=== Problem to solve ===
Rewrite the part of the forum thread below that opens with the words "Thanks for the" and closes with "e.g. via InfoChimps?", switching "data cap" to "bandwidth limit".
───── Excerpted passage ─────
Start mining - FREE 100MM tweet db

_hfqa · on May 26, 2011

Download the db here. Please dont abuse http://scramblermedia.com/twitter.sql.gz

sidmitra · on May 26, 2011

Awesome, thanks. I'll see if i can seed a torrent. Will post here if i do that.

_hfqa · on May 26, 2011

super

_hfqa · on May 26, 2011

I had to remove the file from the server because of bandwidth issues.

_hfqa · on May 26, 2011

BTW, the sql contains: - bio data(7MM) - tweets(90MM) - followers(10MM) - following(10MM) - location(7MM) - profileName(10MM) - relationships (100MM) - websites (4.5MM) - users(20MM)

-- 350+MM rows total --

cstrouse · on May 25, 2011

If you upload it to my server I will help you seed it from two locations. Email me for details.

_hfqa · on May 26, 2011

Thanks to Jason for putting this up on the archive.org site: http://www.archive.org/details/2011-05-calufa-twitter-sql

jparicka · on May 26, 2011

http://codebiatch.com/ .. the file is still uploading if it's not in there yet. Good luck with your project!

_hfqa · on May 26, 2011

seems to work fine ;) ... thanks

fhsdfh · on June 4, 2011

Can someone help a novice and explain what types of things can be achieved with such a dump?

uptown · on May 26, 2011

Thanks for the data. Guess it's time to see whether my ISP has a data cap or not.

JoachimSchipper · on May 26, 2011

So, you are scraping Twitter (likely violating their ToS) to get users' Tweets (likely violating their copyright) and now posting about it on HN? When Twitter is selling chunks of its stream, e.g. via InfoChimps?

I don't want to be mean, but this doesn't strike me as a very good idea.

MrMcDowall · on June 8, 2011

It didn't work out well for the last guys who tried it :(

http://discovertext.com/osamabinladen.aspx

mikelbring · on May 25, 2011

Throw it on a torrent?

_hfqa · on May 25, 2011

tried that before and I dont know why it doesnt seed. I have had problems with my OSX admin user before... reinstalling everything is not really a option... :/
───── Available data ─────
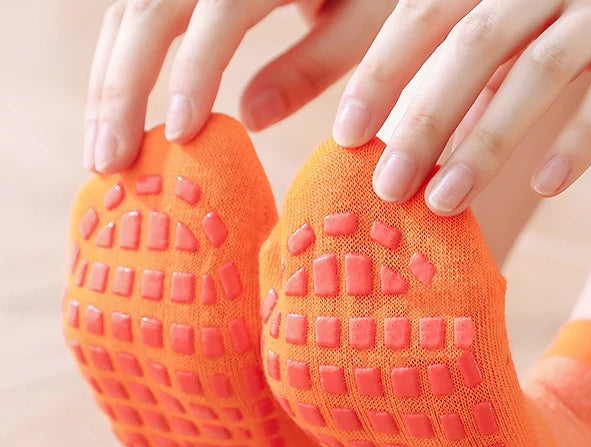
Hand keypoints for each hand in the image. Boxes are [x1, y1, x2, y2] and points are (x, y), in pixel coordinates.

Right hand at [84, 0, 396, 172]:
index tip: (179, 135)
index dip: (193, 70)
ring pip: (128, 8)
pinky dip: (121, 61)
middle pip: (148, 6)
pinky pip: (136, 9)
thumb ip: (313, 66)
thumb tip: (249, 120)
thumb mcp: (365, 20)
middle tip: (108, 163)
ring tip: (102, 151)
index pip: (217, 11)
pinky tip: (115, 110)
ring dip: (108, 80)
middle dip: (121, 86)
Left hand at [333, 0, 590, 214]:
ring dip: (487, 142)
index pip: (427, 12)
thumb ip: (477, 62)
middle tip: (389, 186)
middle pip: (475, 46)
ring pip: (539, 71)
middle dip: (425, 120)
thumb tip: (412, 135)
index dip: (383, 72)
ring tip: (445, 203)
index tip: (346, 135)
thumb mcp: (529, 15)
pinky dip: (579, 140)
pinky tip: (546, 186)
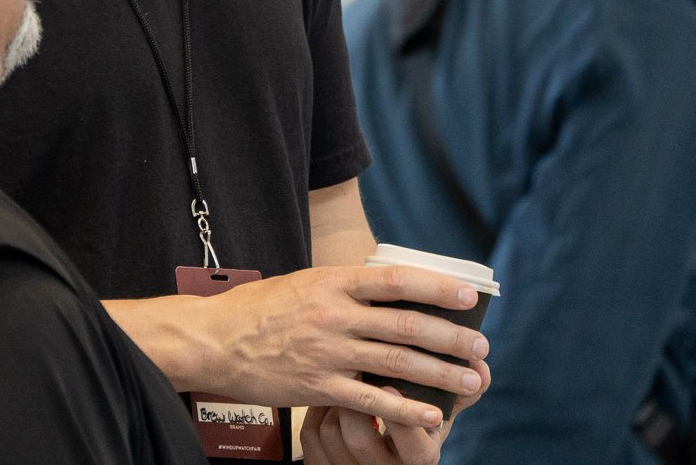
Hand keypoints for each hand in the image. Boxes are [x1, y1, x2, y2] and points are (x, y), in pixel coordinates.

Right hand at [194, 264, 489, 430]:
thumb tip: (391, 288)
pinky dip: (406, 409)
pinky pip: (371, 400)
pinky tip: (432, 414)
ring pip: (397, 364)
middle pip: (407, 325)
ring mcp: (327, 352)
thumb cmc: (260, 308)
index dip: (436, 287)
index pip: (395, 280)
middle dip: (451, 338)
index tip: (468, 296)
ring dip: (441, 374)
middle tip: (481, 346)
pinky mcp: (318, 387)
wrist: (214, 339)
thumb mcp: (304, 282)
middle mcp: (334, 314)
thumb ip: (344, 287)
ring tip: (471, 381)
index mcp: (332, 282)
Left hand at [302, 356, 488, 464]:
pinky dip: (317, 406)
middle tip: (357, 361)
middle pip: (361, 440)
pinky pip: (312, 433)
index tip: (391, 387)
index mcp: (419, 458)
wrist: (377, 455)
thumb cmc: (415, 423)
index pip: (416, 452)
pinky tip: (325, 386)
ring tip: (340, 367)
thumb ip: (460, 391)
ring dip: (334, 396)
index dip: (404, 424)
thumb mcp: (440, 413)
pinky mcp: (322, 463)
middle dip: (358, 399)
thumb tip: (481, 368)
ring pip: (332, 431)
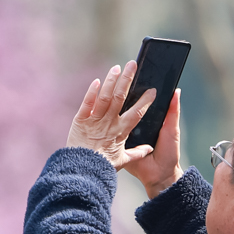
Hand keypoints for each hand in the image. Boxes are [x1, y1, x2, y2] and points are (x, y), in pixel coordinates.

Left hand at [64, 64, 181, 197]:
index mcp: (121, 131)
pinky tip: (97, 81)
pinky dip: (92, 92)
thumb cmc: (102, 165)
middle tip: (133, 64)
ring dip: (111, 81)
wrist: (81, 169)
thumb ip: (137, 153)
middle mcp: (109, 123)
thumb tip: (149, 149)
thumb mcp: (122, 160)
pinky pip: (87, 104)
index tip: (152, 90)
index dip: (145, 101)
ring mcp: (95, 120)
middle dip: (128, 80)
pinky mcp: (80, 119)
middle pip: (120, 98)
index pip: (136, 113)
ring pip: (105, 97)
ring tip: (118, 67)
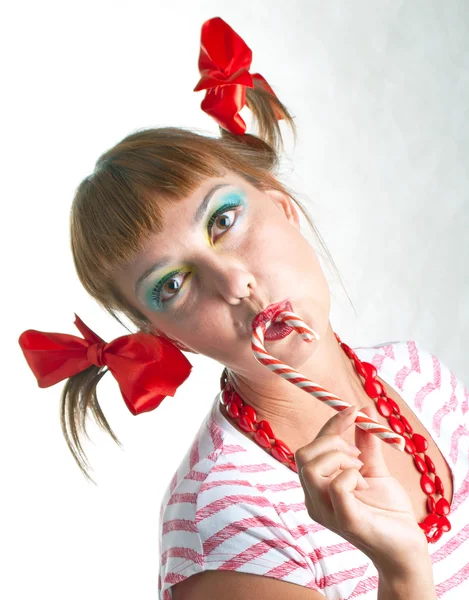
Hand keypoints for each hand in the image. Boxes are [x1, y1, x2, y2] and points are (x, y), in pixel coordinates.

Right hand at [294, 404, 428, 572]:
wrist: (406, 546)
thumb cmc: (387, 511)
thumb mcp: (374, 470)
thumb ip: (366, 444)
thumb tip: (364, 410)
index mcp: (317, 488)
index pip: (308, 449)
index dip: (330, 425)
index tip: (352, 410)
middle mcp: (314, 500)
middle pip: (303, 455)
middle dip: (333, 442)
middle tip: (359, 454)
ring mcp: (327, 513)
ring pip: (313, 468)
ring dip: (342, 459)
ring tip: (362, 471)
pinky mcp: (346, 522)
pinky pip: (337, 486)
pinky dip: (352, 475)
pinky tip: (365, 485)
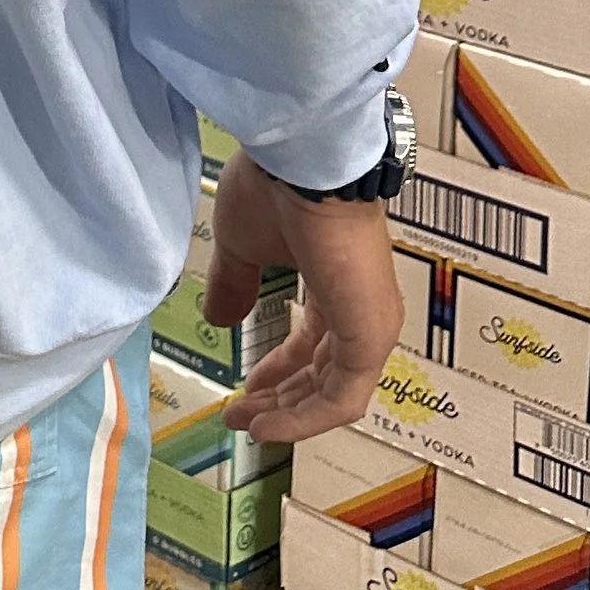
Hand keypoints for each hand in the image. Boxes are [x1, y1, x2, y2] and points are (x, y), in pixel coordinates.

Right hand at [203, 147, 404, 442]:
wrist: (303, 163)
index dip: (277, 373)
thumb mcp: (242, 246)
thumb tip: (219, 317)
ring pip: (334, 392)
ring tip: (249, 426)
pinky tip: (268, 426)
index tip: (243, 392)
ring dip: (289, 416)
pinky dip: (305, 419)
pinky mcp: (369, 336)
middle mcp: (360, 308)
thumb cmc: (277, 189)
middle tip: (241, 416)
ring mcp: (370, 323)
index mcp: (336, 285)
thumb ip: (234, 285)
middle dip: (280, 400)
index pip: (313, 346)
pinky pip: (342, 398)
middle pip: (323, 374)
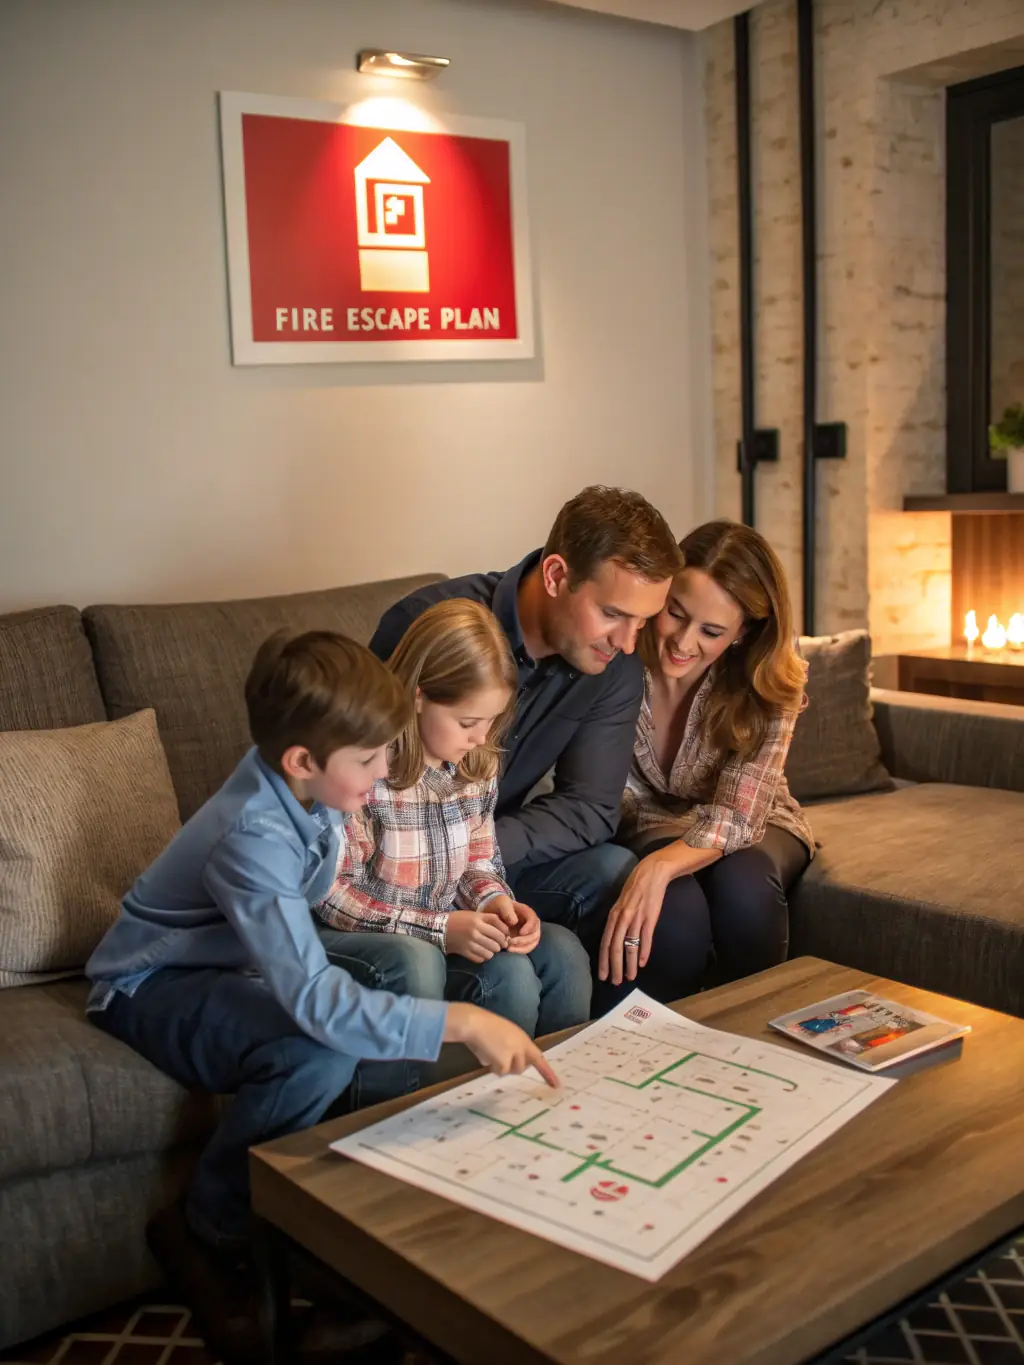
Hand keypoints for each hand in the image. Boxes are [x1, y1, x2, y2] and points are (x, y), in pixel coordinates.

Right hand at [444, 910, 508, 962]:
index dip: (505, 931)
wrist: (440, 928)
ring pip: (490, 952)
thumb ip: (487, 920)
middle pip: (497, 940)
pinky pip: (481, 959)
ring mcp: (470, 942)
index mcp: (478, 919)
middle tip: (499, 945)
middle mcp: (475, 930)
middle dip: (501, 944)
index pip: (499, 925)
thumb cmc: (459, 919)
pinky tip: (481, 953)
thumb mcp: (473, 915)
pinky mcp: (465, 952)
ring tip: (490, 949)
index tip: (506, 935)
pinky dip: (483, 957)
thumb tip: (505, 932)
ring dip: (492, 952)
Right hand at [444, 1003, 559, 1087]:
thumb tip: (507, 1063)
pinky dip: (491, 1065)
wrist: (474, 1022)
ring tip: (489, 1050)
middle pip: (522, 1067)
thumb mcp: (504, 1035)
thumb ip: (512, 1048)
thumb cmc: (484, 1026)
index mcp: (523, 1038)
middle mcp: (522, 1046)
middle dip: (510, 1065)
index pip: (539, 1058)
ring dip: (500, 1066)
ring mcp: (515, 1054)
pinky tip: (484, 1052)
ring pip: (510, 1071)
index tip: (556, 1085)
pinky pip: (499, 1071)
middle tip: (497, 1055)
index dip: (547, 1072)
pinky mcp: (505, 1061)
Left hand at [487, 895, 541, 954]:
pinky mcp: (524, 941)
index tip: (521, 932)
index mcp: (528, 913)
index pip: (534, 920)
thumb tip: (514, 922)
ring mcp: (529, 933)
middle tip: (510, 942)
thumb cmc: (499, 906)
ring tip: (509, 948)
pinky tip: (509, 950)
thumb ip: (507, 910)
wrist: (494, 911)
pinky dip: (519, 950)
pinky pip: (526, 948)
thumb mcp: (502, 903)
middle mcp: (532, 924)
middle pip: (535, 934)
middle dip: (524, 940)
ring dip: (522, 948)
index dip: (529, 927)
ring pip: (532, 943)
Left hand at [598, 855, 670, 986]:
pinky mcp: (650, 917)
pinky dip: (644, 951)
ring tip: (630, 977)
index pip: (605, 942)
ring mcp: (636, 918)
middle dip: (614, 967)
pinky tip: (642, 963)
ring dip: (629, 964)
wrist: (652, 873)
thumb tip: (614, 939)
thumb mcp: (621, 904)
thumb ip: (618, 921)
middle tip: (615, 983)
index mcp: (613, 915)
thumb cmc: (635, 888)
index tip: (602, 975)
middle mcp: (622, 918)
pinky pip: (645, 937)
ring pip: (630, 946)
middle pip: (615, 947)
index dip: (603, 960)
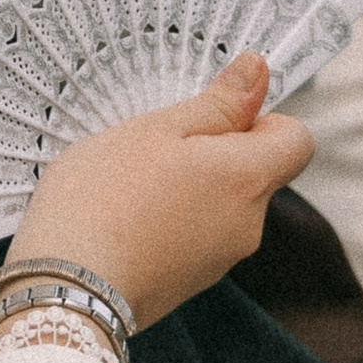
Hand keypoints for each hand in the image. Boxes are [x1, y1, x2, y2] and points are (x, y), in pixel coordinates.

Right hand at [10, 53, 312, 329]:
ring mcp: (219, 260)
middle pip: (254, 172)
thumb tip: (259, 72)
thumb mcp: (157, 131)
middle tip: (155, 144)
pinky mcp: (188, 282)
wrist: (65, 290)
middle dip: (213, 151)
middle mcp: (248, 224)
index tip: (216, 114)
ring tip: (128, 184)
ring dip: (186, 186)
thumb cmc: (105, 199)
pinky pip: (193, 235)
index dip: (262, 120)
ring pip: (218, 204)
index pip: (297, 141)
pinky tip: (123, 217)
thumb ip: (216, 104)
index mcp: (248, 179)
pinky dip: (168, 219)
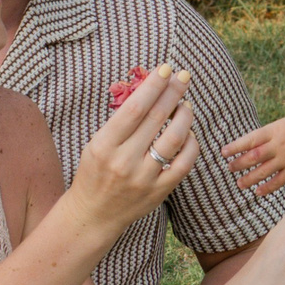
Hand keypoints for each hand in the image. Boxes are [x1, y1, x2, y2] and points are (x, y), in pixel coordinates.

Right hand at [63, 64, 198, 233]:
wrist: (93, 215)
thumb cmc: (95, 173)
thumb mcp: (96, 144)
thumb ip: (121, 122)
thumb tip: (149, 90)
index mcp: (104, 145)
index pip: (135, 108)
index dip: (153, 85)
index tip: (165, 69)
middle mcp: (124, 161)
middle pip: (156, 118)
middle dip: (173, 92)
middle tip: (183, 76)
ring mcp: (144, 178)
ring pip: (175, 138)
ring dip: (185, 116)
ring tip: (186, 105)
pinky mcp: (159, 191)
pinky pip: (184, 163)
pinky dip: (191, 144)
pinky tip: (188, 134)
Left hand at [222, 112, 284, 194]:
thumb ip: (269, 134)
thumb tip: (250, 145)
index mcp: (275, 129)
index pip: (250, 139)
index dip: (235, 147)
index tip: (223, 152)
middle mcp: (280, 144)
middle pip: (254, 156)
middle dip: (239, 163)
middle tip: (229, 168)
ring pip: (264, 171)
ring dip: (249, 178)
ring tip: (239, 184)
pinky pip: (279, 181)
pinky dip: (267, 187)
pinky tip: (258, 192)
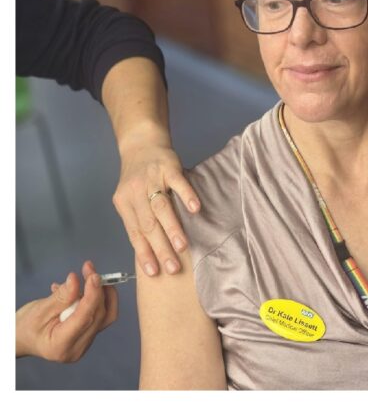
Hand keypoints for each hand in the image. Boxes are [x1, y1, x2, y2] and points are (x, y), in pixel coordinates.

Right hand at [15, 261, 118, 362]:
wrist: (20, 338)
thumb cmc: (25, 327)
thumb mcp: (39, 310)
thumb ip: (61, 297)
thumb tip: (76, 280)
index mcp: (61, 345)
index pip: (85, 318)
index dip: (93, 295)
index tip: (93, 276)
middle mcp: (77, 348)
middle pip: (99, 316)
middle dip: (97, 290)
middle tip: (89, 269)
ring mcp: (85, 343)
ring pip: (105, 316)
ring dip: (101, 293)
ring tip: (89, 276)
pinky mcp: (88, 335)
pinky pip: (99, 315)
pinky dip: (94, 299)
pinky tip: (79, 289)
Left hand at [112, 130, 199, 276]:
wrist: (141, 143)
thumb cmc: (139, 178)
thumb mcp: (131, 199)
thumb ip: (139, 220)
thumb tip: (150, 252)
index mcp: (124, 204)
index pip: (134, 233)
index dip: (143, 253)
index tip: (154, 272)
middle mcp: (135, 192)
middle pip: (147, 225)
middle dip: (160, 248)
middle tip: (172, 267)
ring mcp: (152, 179)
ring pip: (160, 207)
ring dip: (171, 228)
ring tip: (182, 246)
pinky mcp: (168, 167)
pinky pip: (178, 183)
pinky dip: (186, 196)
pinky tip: (195, 209)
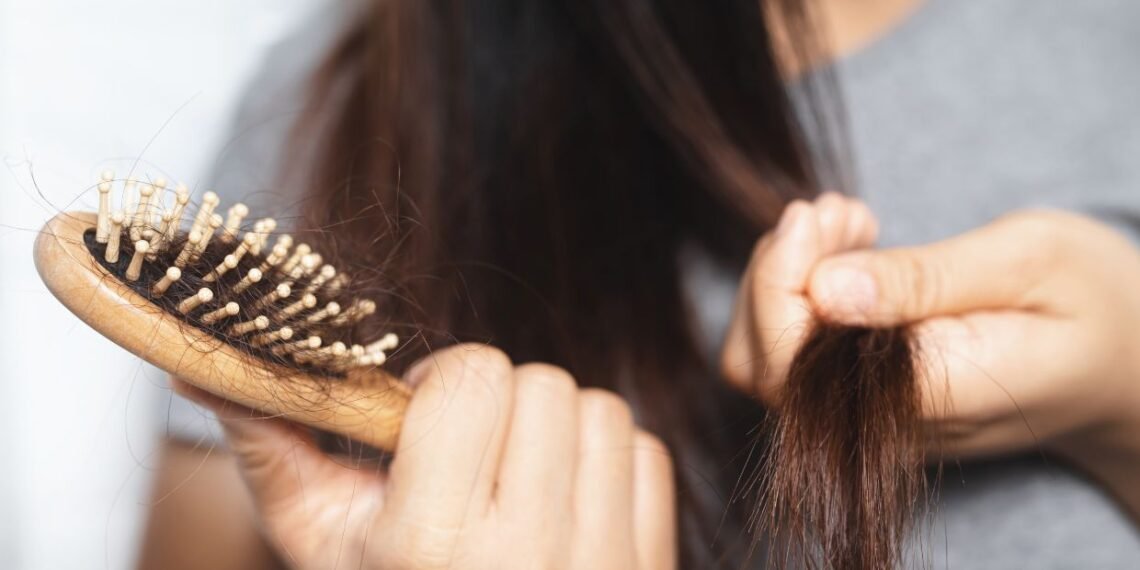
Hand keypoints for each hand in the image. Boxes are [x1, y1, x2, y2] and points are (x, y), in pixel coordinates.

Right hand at [175, 344, 675, 569]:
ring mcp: (603, 566)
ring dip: (555, 427)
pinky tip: (561, 500)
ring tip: (514, 475)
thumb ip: (270, 445)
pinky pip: (646, 455)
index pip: (473, 378)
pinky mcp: (648, 568)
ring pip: (601, 409)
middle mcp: (529, 558)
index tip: (426, 415)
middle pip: (543, 385)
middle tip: (470, 449)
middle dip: (500, 400)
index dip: (445, 381)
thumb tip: (197, 362)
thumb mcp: (319, 539)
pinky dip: (604, 462)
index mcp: (432, 546)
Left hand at [721, 197, 1139, 511]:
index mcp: (930, 396)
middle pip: (757, 363)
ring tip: (847, 222)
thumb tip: (825, 290)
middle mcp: (886, 424)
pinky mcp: (865, 398)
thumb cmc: (1094, 303)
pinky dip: (799, 290)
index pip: (792, 361)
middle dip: (775, 270)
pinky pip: (795, 353)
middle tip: (838, 211)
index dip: (778, 279)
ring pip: (763, 358)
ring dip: (783, 276)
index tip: (814, 213)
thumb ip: (926, 280)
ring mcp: (871, 418)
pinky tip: (850, 250)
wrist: (1128, 367)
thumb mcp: (1029, 264)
─────
=== Response box ===
Thanks for the data. Guess it's time to see whether my ISP has a bandwidth limit or not.

JoachimSchipper · on May 26, 2011

So, you are scraping Twitter (likely violating their ToS) to get users' Tweets (likely violating their copyright) and now posting about it on HN? When Twitter is selling chunks of its stream, e.g. via InfoChimps?